Desde Los años (1961) hasta El piano del deseo (1983), Francisco Bendezú crea una poesía que es, toda ella, un vértigo que va ahondando en la materialidad verbal como un correlato de la exaltación amorosa. En la línea de las Iluminaciones de Rimbaud, la emoción y las percepciones fragmentadas retratan oblicuamente las sensaciones y la exaltación del enamorado:

"la leonada elipse de sus piernas,
sus vívidas cabelleras (¡oh insolaciones del alma!) me sumirán,
antes que en la concupiscencia o en la melancolía,
en lustrales paroxismos visionarios".


En Cantos (1971), su segundo libro, el poema se revela como parte de un rito, como un conjuro o una invocación mágica ofrecidos al ideal de la belleza femenina. La mujer, en los poemas de Bendezú, transmuta hasta convertirse en la sacerdotisa o mistagoga que abre las puertas de todos los misterios:


"Yo exalto tu perfil de amianto, y descifro tus emblemas,
y apaciento tu errante dirigible de silencio.
Yo canto tu abrazo nupcial con la inminencia".


Y es así que, más allá de la corporeidad de un ser efímero, la mujer y su grácil energía son los vehículos que comunican al poeta con lo insondable. No es baladí, entonces, que toda una sección del libro se escriba como una proyección de la pintura metafísica de Giorgio de Chirico. Es la embriaguez que produce la contemplación de la amada lo que permitirá al poeta divinizarla, permitiéndole también usurpar el habla de los dioses.

Pero la belleza, a pesar del trance y los lujos retóricos de su evocación, se celebra siempre en Bendezú desde una perspectiva humana. La belleza es, fundamentalmente, imposibilidad, frustración, rebeldía frente a la muerte. Por esto el poeta -que realiza una inteligente relectura del amor cortés y del eros surrealista- acepta la esencialidad femenina como múltiple y cambiante: la amada se convierte en una imagen de naturaleza platónica, imaginaria, a la que no se cuestiona y se acepta por completo, ya que en ella radica la eternidad humana. La sensualidad y la trascendencia del amor terminan por ser idénticas a la sensualidad y la trascendencia de la palabra, y esta elevación -técnica, artística- alcanza un estadio que finalmente se sobrepone a lo contingente, a lo cotidiano:


"Me agobia la sombra de tu espejo,
el peso sedeño de tus prendas, tu intrépido fornicio
y te imagino desnuda (ojeras malva)
en blancos y algentes ascensores de edificios...".


Profundo conocedor de la versificación española, los poemas de Francisco Bendezú tejen virtuosamente arcaísmos y visiones oníricas, contrapuntos de jazz y fulgores verbales, tanto barrocos como modernistas. Un despliegue único en función de un tema limitado, pero en cuyas posibilidades está asediar lo infinito. Lo infinito desde lo concreto, en la lección de Walt Whitman, y de allí la responsabilidad del poeta frente a las palabras, incluso cuando éstas evocan a un humilde perro:

"Parece que construimos sólidas riquezas, fuerza, belleza,
pero, realmente... Construimos imágenes".

2 comentarios:

Anónimo dijo...

Creo que a dia de hoy me siento una mezcolanza entre Apollinaire y Whitman, habiendo cantado al licor y a la vida. De la velada del viernes sólo guardo retazos, aunque queda la enigmática cuestion: ¿quien demonios me reponía al Sr. Bombay cada 2 minutos?
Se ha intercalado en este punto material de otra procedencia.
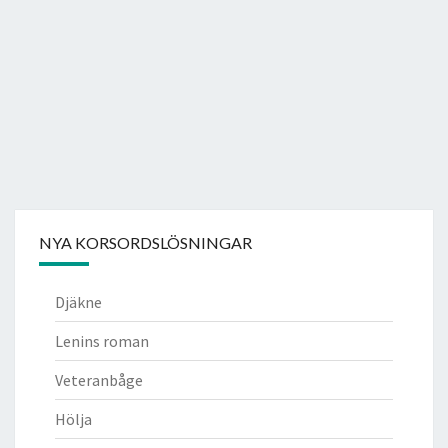
NYA KORSORDSLÖSNINGAR
Djäkne
Lenins roman
Veteranbåge
Hölja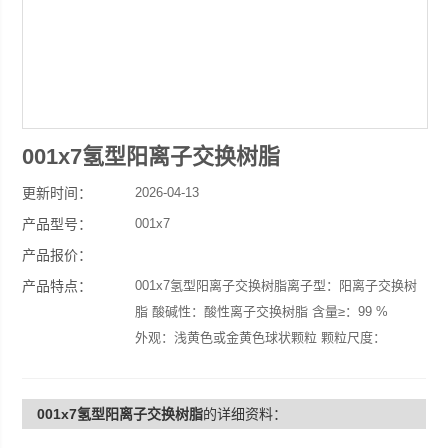
001x7氢型阳离子交换树脂
更新时间：
2026-04-13
产品型号：
001x7
产品报价：
产品特点：
001x7氢型阳离子交换树脂离子型：阳离子交换树
脂 酸碱性：酸性离子交换树脂 含量≥：99 %
外观：浅黄色或金黄色球状颗粒 颗粒尺度：
0.315-1.25mm 溶解性：优
用途：硬水软化，纯水制备。 CAS：/ 牌号：198
001x7氢型阳离子交换树脂
的详细资料：
品牌：波鸿牌 型号：001x7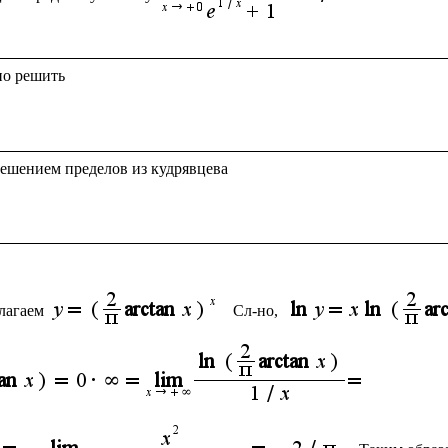
ешением пределов из кудрявцева

лагаем 
Сл-но, 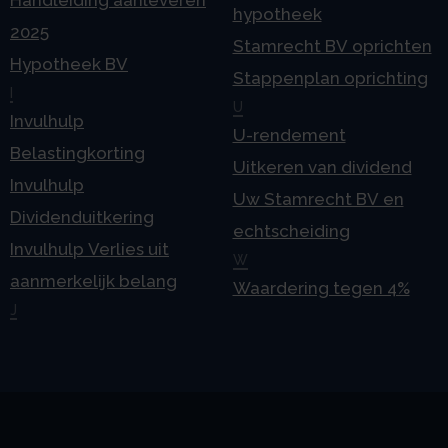
Handleiding aanleveren
hypotheek
2025
Stamrecht BV oprichten
Hypotheek BV
Stappenplan oprichting
I
U
Invulhulp
U-rendement
Belastingkorting
Uitkeren van dividend
Invulhulp
Uw Stamrecht BV en
Dividenduitkering
echtscheiding
Invulhulp Verlies uit
W
aanmerkelijk belang
Waardering tegen 4%
J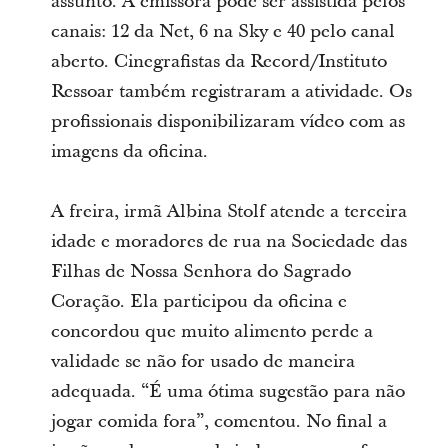
assunto. A emissora pode ser assistida pelos
canais: 12 da Net, 6 na Sky e 40 pelo canal
aberto. Cinegrafistas da Record/Instituto
Ressoar também registraram a atividade. Os
profissionais disponibilizaram vídeo com as
imagens da oficina.
A freira, irmã Albina Stolf atende a terceira
idade e moradores de rua na Sociedade das
Filhas de Nossa Senhora do Sagrado
Coração. Ela participou da oficina e
concordou que muito alimento perde a
validade se não for usado de maneira
adequada. “É uma ótima sugestão para não
jogar comida fora”, comentou. No final a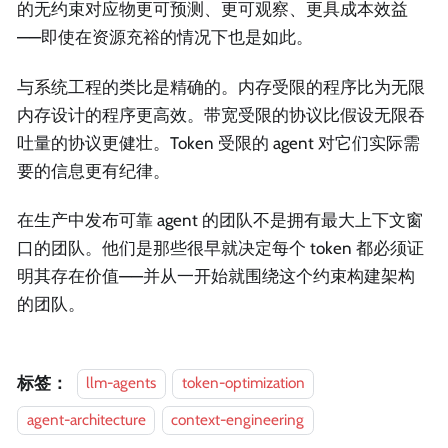
的无约束对应物更可预测、更可观察、更具成本效益
——即使在资源充裕的情况下也是如此。
与系统工程的类比是精确的。内存受限的程序比为无限
内存设计的程序更高效。带宽受限的协议比假设无限吞
吐量的协议更健壮。Token 受限的 agent 对它们实际需
要的信息更有纪律。
在生产中发布可靠 agent 的团队不是拥有最大上下文窗
口的团队。他们是那些很早就决定每个 token 都必须证
明其存在价值——并从一开始就围绕这个约束构建架构
的团队。
标签：
llm-agents
token-optimization
agent-architecture
context-engineering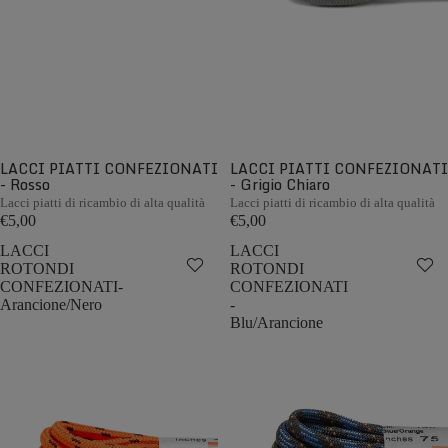
LACCI PIATTI CONFEZIONATI
LACCI PIATTI CONFEZIONATI
- Rosso
- Grigio Chiaro
Lacci piatti di ricambio di alta qualità
Lacci piatti di ricambio di alta qualità
€5,00
€5,00
LACCI
LACCI
ROTONDI
ROTONDI
CONFEZIONATI-
CONFEZIONATI
Arancione/Nero
-
Blu/Arancione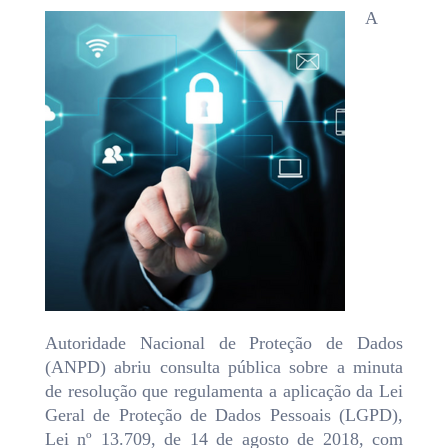
A
Autoridade Nacional de Proteção de Dados
(ANPD) abriu consulta pública sobre a minuta
de resolução que regulamenta a aplicação da Lei
Geral de Proteção de Dados Pessoais (LGPD),
Lei nº 13.709, de 14 de agosto de 2018, com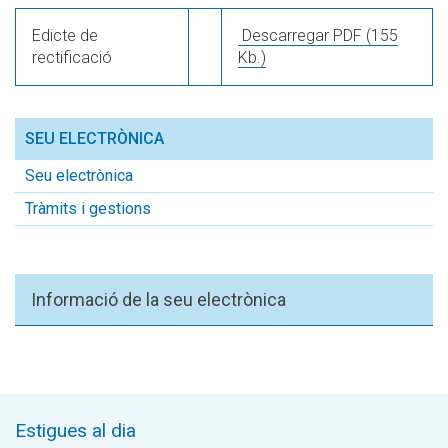
Edicte de
Descarregar PDF
(155
rectificació
Kb.)
SEU ELECTRÒNICA
Seu electrònica
Tràmits i gestions
Informació de la seu electrònica
Estigues al dia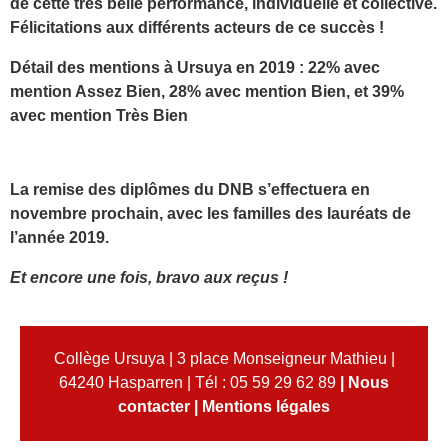
de cette très belle performance, individuelle et collective.
Félicitations aux différents acteurs de ce succès !
Détail des mentions à Ursuya en 2019 : 22% avec
mention Assez Bien, 28% avec mention Bien, et 39%
avec mention Très Bien
La remise des diplômes du DNB s’effectuera en
novembre prochain, avec les familles des lauréats de
l’année 2019.
Et encore une fois, bravo aux reçus !
Collège Ursuya | 3 place Monseigneur Mathieu |
64240 Hasparren | Tél : 05 59 29 62 89
|
Nous
contacter
|
Mentions légales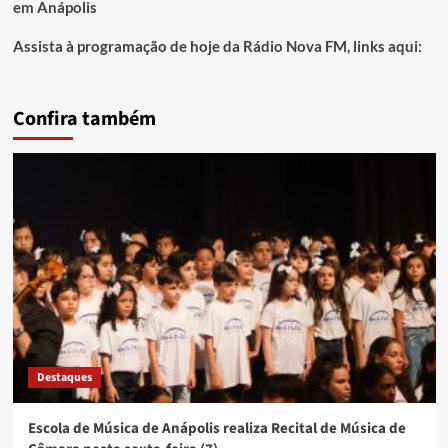
em Anápolis
Assista à programação de hoje da Rádio Nova FM, links aqui:
Confira também
Destaques
Escola de Música de Anápolis realiza Recital de Música de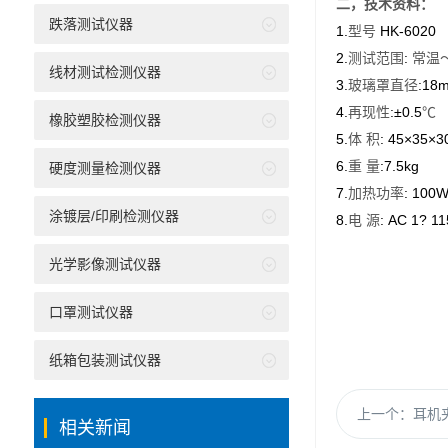
二，
技术资料：
跌落测试仪器
1.
HK-6020
型号
2.
:
测试范围
常温
线材测试检测仪器
3.
:18
玻璃罩直径
4.
:±0.5
再现性
℃
橡胶塑胶检测仪器
5.
: 45×35×3
体
积
6.
:7.5kg
重
量
硬度测量检测仪器
7.
: 100
加热功率
涂镀层/印刷检测仪器
8.
: AC 1? 11
电
源
光学影像测试仪器
口罩测试仪器
纸箱包装测试仪器
上一个：
耳机夹
相关新闻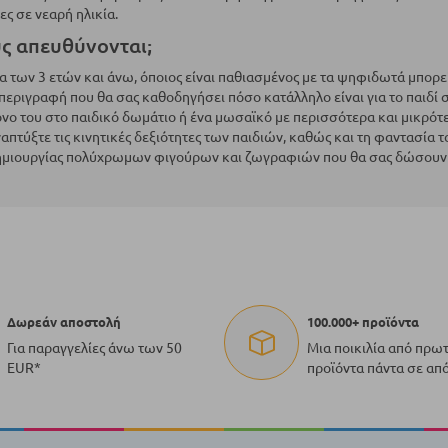
ες σε νεαρή ηλικία.
υς απευθύνονται;
ία των 3 ετών και άνω, όποιος είναι παθιασμένος με τα ψηφιδωτά μπορ
 περιγραφή που θα σας καθοδηγήσει πόσο κατάλληλο είναι για το παιδί σα
νο του στο παιδικό δωμάτιο ή ένα μωσαϊκό με περισσότερα και μικρότε
ναπτύξτε τις κινητικές δεξιότητες των παιδιών, καθώς και τη φαντασία τ
ημιουργίας πολύχρωμων φιγούρων και ζωγραφιών που θα σας δώσουν π
Δωρεάν αποστολή
100.000+ προϊόντα
Για παραγγελίες άνω των 50
Μια ποικιλία από πρω
EUR*
προϊόντα πάντα σε απ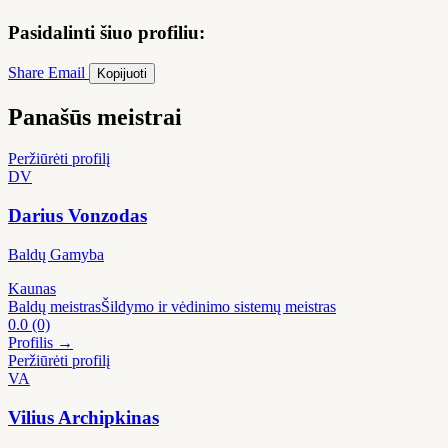
Pasidalinti šiuo profiliu:
Share
Email
Kopijuoti
Panašūs meistrai
Peržiūrėti profilį
DV
Darius Vonzodas
Baldų Gamyba
Kaunas
Baldų meistras
Šildymo ir vėdinimo sistemų meistras
0.0
(0)
Profilis →
Peržiūrėti profilį
VA
Vilius Archipkinas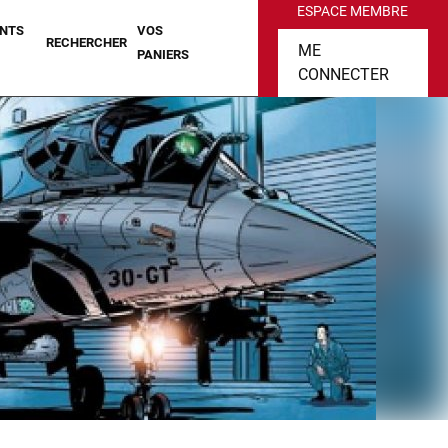
ESPACE MEMBRE
NTS
VOS
RECHERCHER
ME
PANIERS
CONNECTER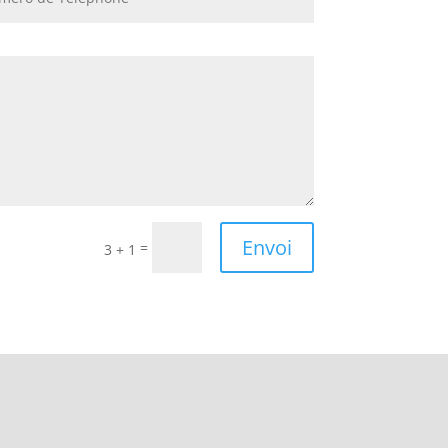
Envoi
=
3 + 1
Supongo que la masa se movia como una unidad en su honor.

J.Abenza dijo...

El Sr. Bombay Sapphir es traicionero, mon ami, ya te lo dije.

A mí me respeta porque ya son muchos los años qeu convivimos en etílicas noches de sábado y amargos despertares calurosos.

No dejes de escribir, Dr. Simón.
Buen verano.

PD: Mi móvil dice adiós.. estoy sin teléfono hasta que me compre el iPhone (mediados de julio) o hasta qeu me de la neura y me decida a hacer la portabilidad, en busca de un móvil decente.